The Clitheroe Kid

Another new obsession, since The Clitheroe Kid, the radio show which made half-pint-size – he was 4ft 3 – Jimmy Clitheroe famous in the fifties and sixties is being re-broadcast on BBC7, and there are some episodes hanging around in an online archive. I remember loathing them when they were first broadcast, only because there was something I thought grating about his voice at the time I first heard it.

But the shows I’ve listened to are positively surreal, because of the odd mixture of voices. There’s Clitheroe himself, who always played a schoolboy up to no good, in a distinctive and high-pitched Clitheroe accent – amazingly, he was born just outside Clitheroe in Lancashire, although it was his real name (as if I had been born Bill Sunderland); and there is his sister ‘Susan’, who, with a perfect lack of logic, has a cut-glass accent, even though his mother is from Oldham, and his grandfather is Scots. Most of the performers, including Susan’s gormless boyfriend Alfie, also Lancastrian, seem to have depended on the show for their livelihood, and to have dropped out of sight when the show ceased.

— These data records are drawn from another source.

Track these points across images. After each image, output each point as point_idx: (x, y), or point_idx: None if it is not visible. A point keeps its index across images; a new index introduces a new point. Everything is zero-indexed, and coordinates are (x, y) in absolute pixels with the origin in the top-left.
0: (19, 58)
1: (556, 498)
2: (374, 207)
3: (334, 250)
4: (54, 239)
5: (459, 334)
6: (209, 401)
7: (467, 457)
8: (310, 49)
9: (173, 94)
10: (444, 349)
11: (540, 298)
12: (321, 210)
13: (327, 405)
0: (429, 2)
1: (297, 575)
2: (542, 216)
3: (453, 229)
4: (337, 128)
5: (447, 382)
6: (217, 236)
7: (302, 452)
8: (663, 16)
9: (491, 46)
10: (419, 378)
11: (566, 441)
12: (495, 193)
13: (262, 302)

It’s sometimes said that the phrase ‘Some mothers do ‘ave em’ was popularised by a version of it used in the radio show, but I think that sound very suspect. It must go back decades and decades. In the first Coronation Street episode in 1960, Annie Walker, the landlady of ‘The Rover’s Return’ says it to Ken Barlow of Dennis Tanner, son of Elsie. While it is true that the character (the actress was called Doris Speed) at that time affected a fairlypronounced Mancunian accent, dropped for a rather posh one once the serial was well under way, I don’t think the idea was that Jimmy Clitheroe influenced her.

Clitheroe, restricted to the height of a ten-year-old boy, did what his public somehow expected – dressed as one in all public photographs. There’s a biography I’d like to read which will doubtless tell me more, but the fact that he overdosed on sleeping pills, at the age of 43, on the day of his mother’s funeral, suggests that he was caught in a tragic trap.

The radio show is a kind of cartoon version, a sort of secondary modern version of (‘Just’) William Brown. It’s interesting because there is no pretence in the show that any of the characters have any money, or even any great prospects. Shows from the same era, even Hancock, don’t come so close to the real world – the premise of Hancock seems to change all the time. He’s an unemployed star who is able to afford a secretary, and whose mates are respectively a spiv and an idiot. The whole thing hinges on Hancock’s strange persona – glum, misanthropic, caustic. By contrast, Jimmy Clitheroe plays an upbeat and innocent trickster, the lovably naughty boy, a sort of Northern Artful Dodger. But he exists, however peculiar his family’s accents, in a recognisable world, where the wrestling is on the telly, and you have to scrape a few coins together to buy sweets.

I am not 100% sure that coming over all intellectual about Jimmy Clitheroe is a good move. But there you are.